Planning is well underway for the next installment in the IDEAS Seminar Series, and I’m pretty excited about where this one is headed.
In April, we’ll be going live with a topic that’s both timely and foundational: active learning in online environments. The conversation is shaping up to explore not just why active learning matters — but how we can actually make it work in the ever-evolving digital classroom.
Online courses can so easily default to passive formats: watch a video, take a quiz, repeat. But active learning asks more of both the educator and the student — it invites participation, ownership, and deeper thinking. The challenge, of course, is figuring out how to design and facilitate those moments of engagement in an environment that doesn’t naturally lend itself to them.
So right now, I’m working with my team and collaborators to shape a session that goes beyond theory and offers practical, discipline-agnostic strategies for bringing active learning online.
Here’s a peek at the kinds of questions we’re currently exploring with our (soon-to-be-finalized) panel of speakers:
- Why does active learning matter?
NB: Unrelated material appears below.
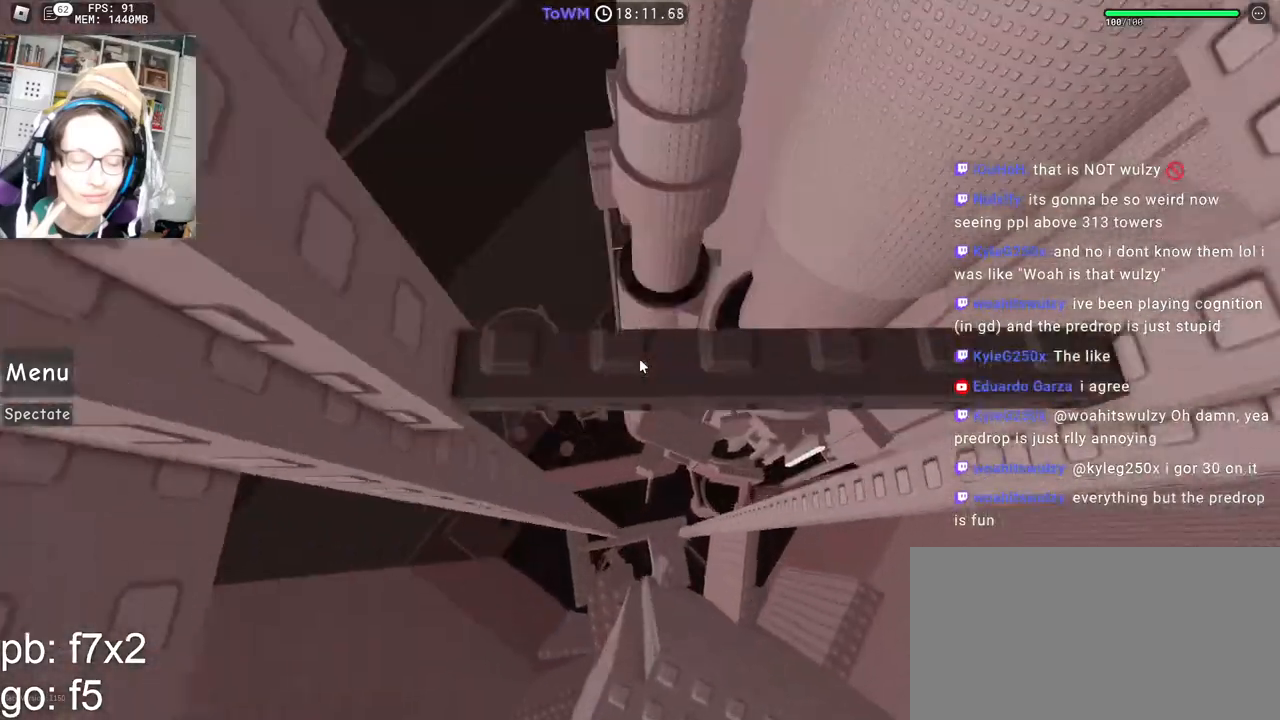
{"keys": [], "mouse": ["right"], "events": [[67, "mouse_wheel", "down"], [100, "mouse_wheel", "up"], [100, "w", "up"], [283, "w", "down"], [433, "w", "up"]]}
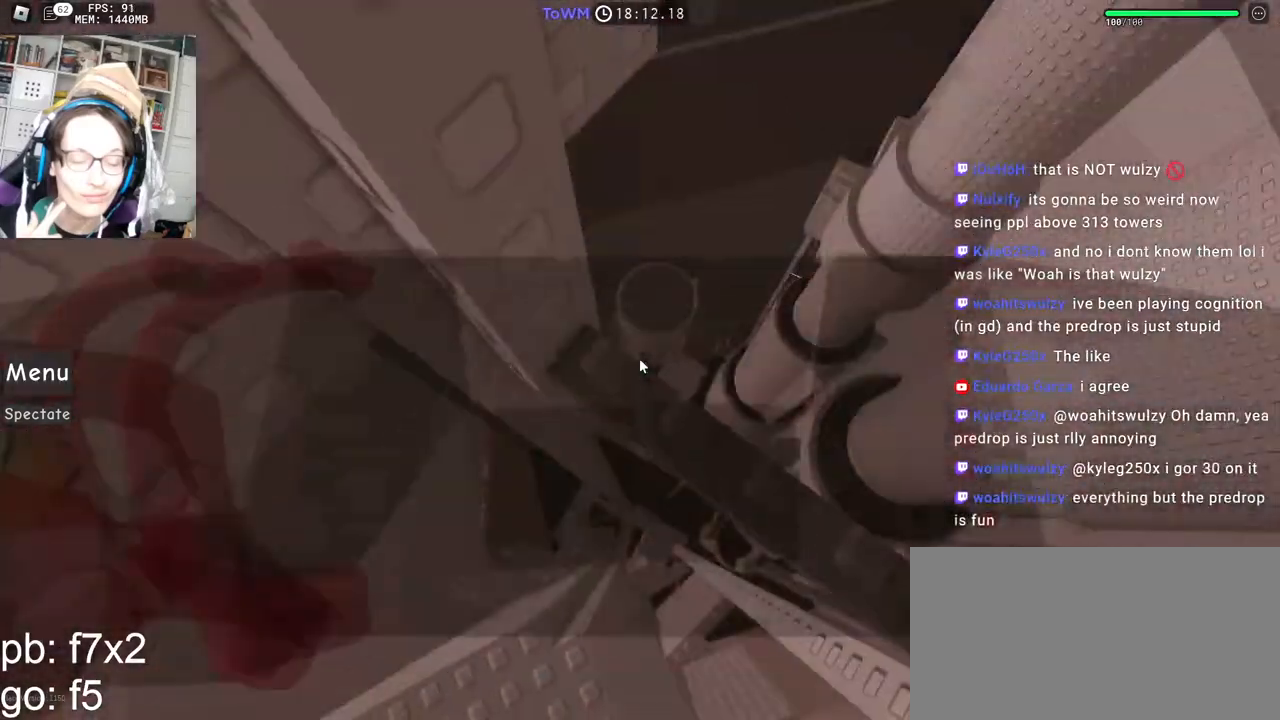
{"keys": [], "mouse": ["right"], "events": [[17, "shift", "down"], [117, "w", "down"], [167, "shift", "up"], [283, "w", "up"], [367, "w", "down"], [450, "w", "up"]]}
What happens when it’s missing?
- Where should a faculty member new to this start?
- What mistakes have seasoned instructors made — and what did they learn?
- Which tools or technologies are actually helping deepen engagement?
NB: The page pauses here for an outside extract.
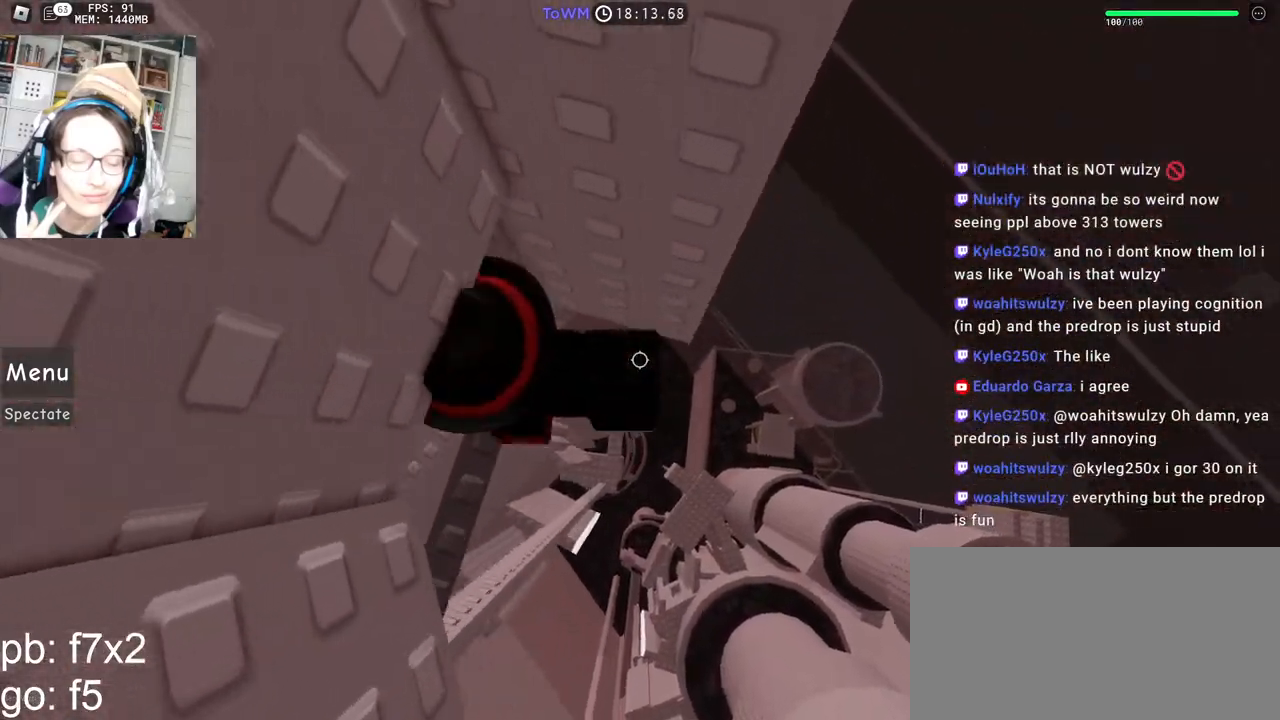
{"keys": ["d"], "mouse": ["right"], "events": [[83, "space", "down"], [150, "space", "up"]]}
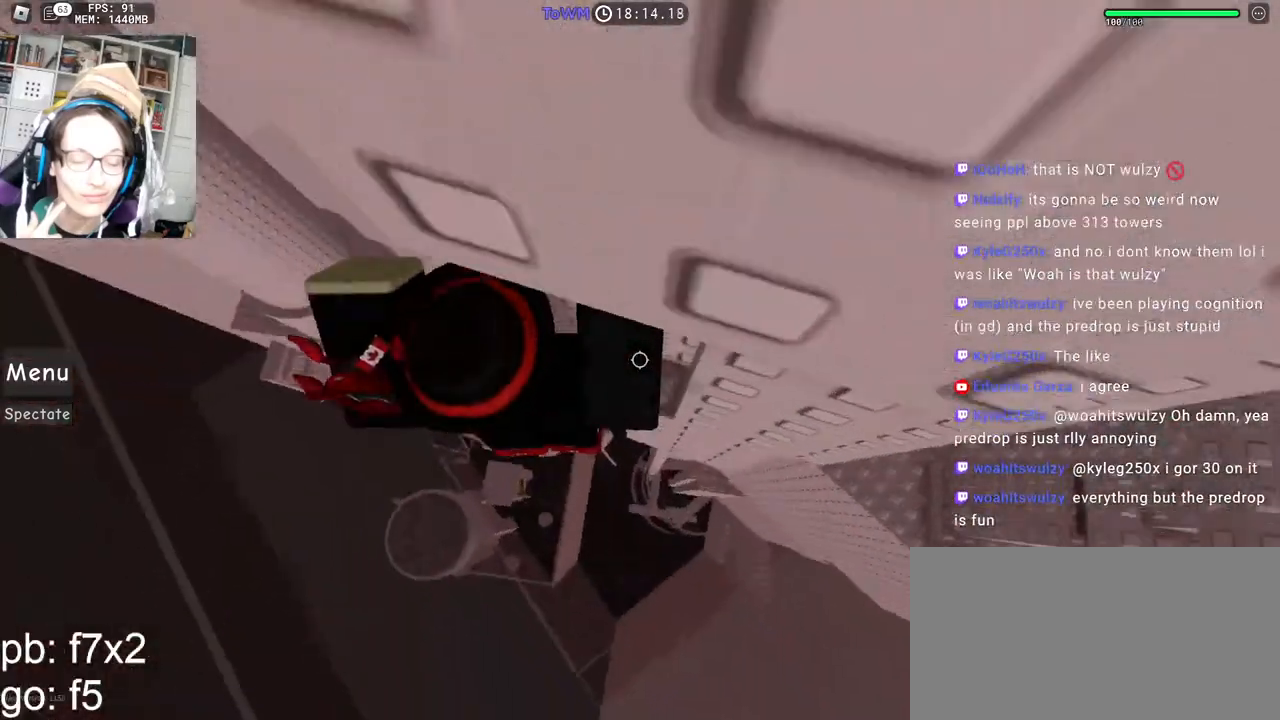
{"keys": ["shift"], "mouse": ["wheel", "right"], "events": [[383, "d", "up"], [467, "shift", "down"], [483, "mouse_wheel", "down"]]}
- How do you know it’s working? What does success look like?
We’re also planning to move toward a more conversational panel format — less formal presentation, more shared insight. That balance between structure and spontaneity feels important for a topic like this.
Like our February event, this one will stream live on YouTube and be fully recorded for asynchronous access. And yes — there’ll be polls, Q&A, and all the good stuff we’ve started to build into our signature format.
As always, my goal with these seminars is to create a space where instructional design doesn’t feel abstract or out of reach — but instead becomes actionable, collaborative, and (dare I say?) energizing.